I have experienced a lot of rejection in my life…
And, I’m not just talking about from guys, although, that has been a lot of it.
Schools, jobs, friends, even fellow Christians.
And, it sucks.
I often wonder…What if…?
What if this person hadn’t rejected me?
What if I had gotten this job?
What if I had gotten into that school?
What if I had a place in that church?
But, I realized that there is a beauty in rejection.
You see, I’m switching jobs. I got a new, wonderful opportunity to try something new, to add to my resume and further my career.
But, at my former job, there was a guy…not one I worked with, but one who came into the gym as a member.
And, I talked to him a few times. Cute, nice, and someone I felt like I wanted to get to know…So, with my last day there and no way to talk to him again, I left my phone number with a trusted friend to pass along…I figure I’ll give it to the end of the week to decide if I’ve been rejected…
That’s where the realization came in: no matter what, my world is in tact!
Though I do often wonder, what if…? I find that my life now is much more beautiful than anything that may have happened if the “desired outcome” had occurred.
Had either of the two guys I was most interested in High School returned that interest, however briefly, my heartache over not being wanted would have probably been heartbreak over loss of a relationship, as neither would have been a good long-term match.
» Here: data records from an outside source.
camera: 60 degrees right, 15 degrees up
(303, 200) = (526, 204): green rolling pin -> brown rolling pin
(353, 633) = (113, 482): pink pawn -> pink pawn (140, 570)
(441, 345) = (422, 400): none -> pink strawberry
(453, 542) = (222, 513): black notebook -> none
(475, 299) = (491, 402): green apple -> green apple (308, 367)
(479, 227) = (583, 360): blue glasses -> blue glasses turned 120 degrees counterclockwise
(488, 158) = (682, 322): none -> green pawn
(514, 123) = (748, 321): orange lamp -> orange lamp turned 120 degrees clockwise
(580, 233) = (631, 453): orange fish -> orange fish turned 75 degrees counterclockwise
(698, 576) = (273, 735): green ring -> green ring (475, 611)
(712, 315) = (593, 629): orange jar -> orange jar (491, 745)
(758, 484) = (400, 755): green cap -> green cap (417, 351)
And, I am thankful for the friendships I had/have with them.
Had I gotten into Pepperdine instead of VU, I would have missed out on some of the most amazing people I have had the pleasure of meeting. I would have probably drowned during the worst year of my life without my friends and teachers. I am convinced I would not have such a clear picture of God’s love and grace without that time in my life at VU.
Had I gotten certain jobs earlier, I would have missed out on other amazing people, missed out on some amazing travels, and probably wouldn’t have been able to decide on what educational course to go on.
And, that’s the beauty of rejection:
Not only is the world still standing around me, it’s more beautiful that what I had planned.
If we don’t get all caught up in the sting of the rejection, we are left open & bare for something else, something potentially greater. We get to see that we are more resilient than we ever knew. We get to see that we still manage to live and grow. And, we learn to build a life we want, no matter what the world throws our way.
I don’t know what will become of this new job, where it will lead. I don’t know if Mr. Wonderful will use my number (if my friend remembers to pass it on). I don’t know what other rejections the future has in store for me.
But what I do know is,
I am so thankful for those rejections, because the beauty is, they open the way for me to think of something else I often wonder…
What’s God going to bring my way next…?
“We also glory in our sufferings, because we know that suffering produces perseverance; perseverance, character; and character, hope.”